The new strategy comes at a time when the Brazilian biofuel industry is trying to overcome crisis and low investment. According to a survey by the RPA consulting company in Ribeirão Preto, which specializes in sugarcane business, production at 76 of the country’s 444 mills was halted during the second half of the year, with some refineries insolvent. “RenovaBio created new demand for biofuel producers. It is not for nothing that it is being celebrated by the sugar industry,” says Daniela Stump, an expert in environmental law at the law firm Machado Meyer. “At the same time, it led to a great novelty in Brazilian environmental policy, which had been losing effectiveness for some years. This is the first time that compulsory targets are being created to reduce emissions. I had never seen such a firm commitment,” says Stump, although she adds a warning: “Now goals need to be created for other sectors of the economy. It’s not fair to choose just one sector to be the bad guy. Everyone has to participate in the effort to protect the climate according to their greenhouse gas emissions and capacity for reduction.”
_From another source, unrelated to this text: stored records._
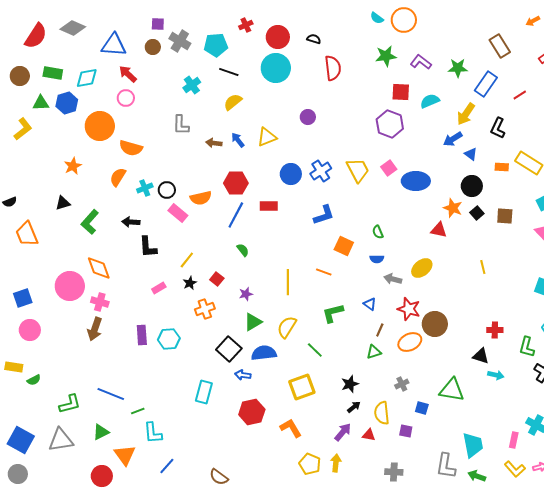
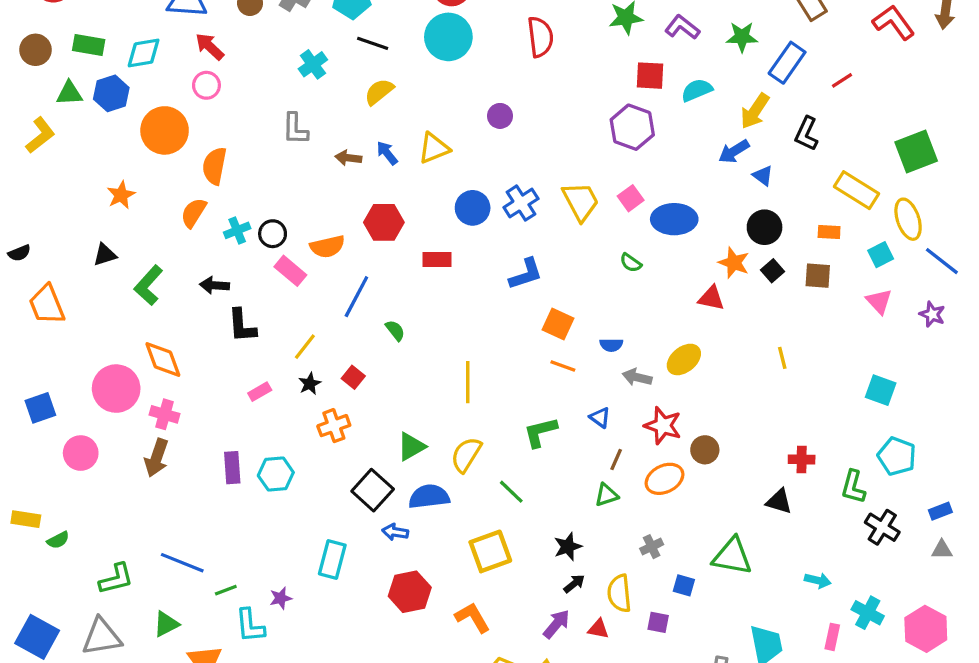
orange semicircle: (131, 148) -> (215, 166), turned 85
orange rectangle: (502, 167) -> (829, 232), moved
blue line: (236, 215) -> (356, 297), moved
green semicircle: (378, 232) -> (631, 263), moved, turned -32
orange line: (324, 272) -> (563, 366), moved
purple star: (246, 294) -> (281, 598), moved
brown circle: (435, 324) -> (705, 450), size x0.7
pink circle: (30, 330) -> (81, 453), moved
cyan arrow: (496, 375) -> (818, 580), moved

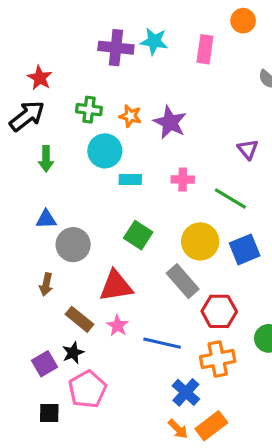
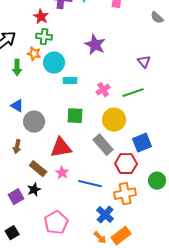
red star: (40, 78) -> (41, 17), moved
orange star: (130, 116) -> (34, 54), moved
pink cross: (183, 180) -> (103, 90), moved, turned -32
green line: (230, 199) -> (133, 93), turned -50
blue triangle: (46, 219) -> (17, 106), turned 32
green square: (138, 235) -> (75, 116), turned -30
blue square: (245, 249) -> (142, 143), moved
pink pentagon: (87, 389) -> (56, 223), moved
black square: (49, 413) -> (12, 233), moved, turned -32

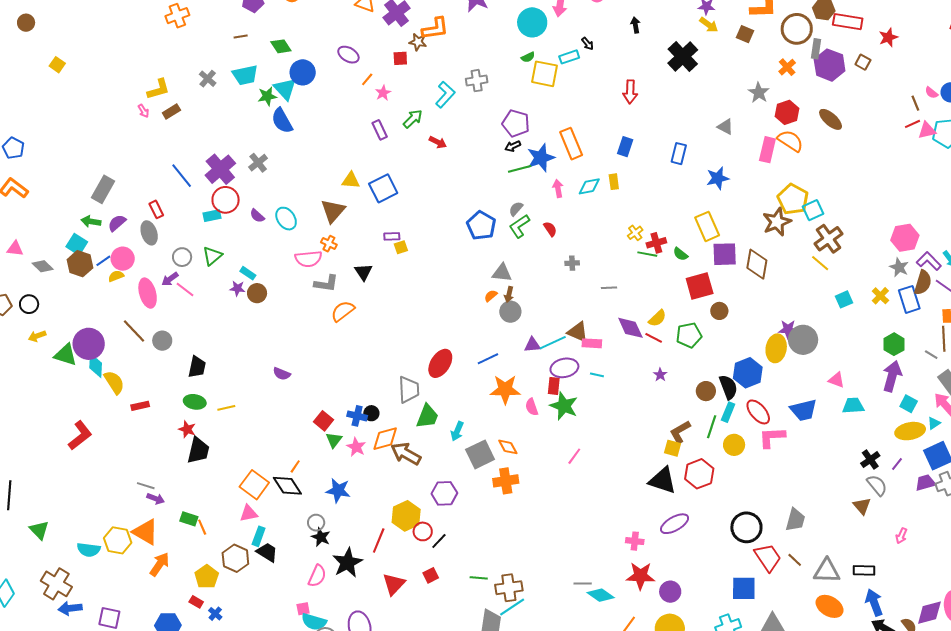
The developers of RenovaBio adapted policies adopted in the United States and the European Union. “There are strategies that have been tested for over 10 years and good literature on the subject showing what went well and what went wrong. We took advantage of this experience,” says Miguel Ivan de Oliveira of the MME. The main inspiration came from the Low Carbon Fuel Standard (LCFS), a current public policy in the state of California. LCFS sets emission reduction targets and paths to reach them, using different technologies and fuels, and also establishes specific rewards for each route. RenovaBio does not mark out technological pathways and the decarbonization credits will have a single value, which will be defined by the market. “RenovaBio does not choose the winners before the fact. Each biofuel will compete to achieve the decarbonization goal. The most efficient production of biofuel from an energy and environmental viewpoint is the one that will be able to issue the most credits, and therefore will be more rewarded,” wrote the economist Plínio Nastari, president of DataAgro consulting, in an article published in the newspaper Folha de Pernambuco.

Although the RenovaBio legislation was swiftly regulated, some variables still have not been defined, such as the individual targets imposed on distributors and how to calculate the efficiency of producers. Because the value of the CBIOs will vary according to supply and demand, it is difficult to predict how the market will operate before the goals are known. “But one can imagine that the value of the credits will fall if the price of oil increases, because that would be a disincentive to consume fossil fuels,” says Luciano Rodrigues of UNICA. In the view of Gonçalo Amarante, the credits should be liquid. “If today investors buy virtual currencies with obscure underlying assets, certainly there will be interest in carbon credits which are based on sustainable production.”

Distributors may postpone up to 15% of their individual targets to the following year

That anyone can participate in buying and selling credits is the subject of controversy. The measure, which seeks to provide liquidity to the market, is seen with suspicion by distributors, who fear speculation. If the CBIOs are too costly for companies, there is a risk that they will opt to pay the penalty for failing to meet the goals, which was reduced from a maximum of R$500 million to R$50 million per distributor as the law passed through Congress. It is true that companies will have some flexibility. A small part of the individual goal, up to 15% of the total, can be delayed to the following year, but cannot be used immediately. The distributors will be exempt from needing to prove decarbonization if they sign contracts to purchase credits over long periods of time; the goal is to help structure the CBIO market. “We have the foundation of a new policy, but its application still needs to be properly organized. Mechanisms need to be created to prevent evasion,” says Rodrigues.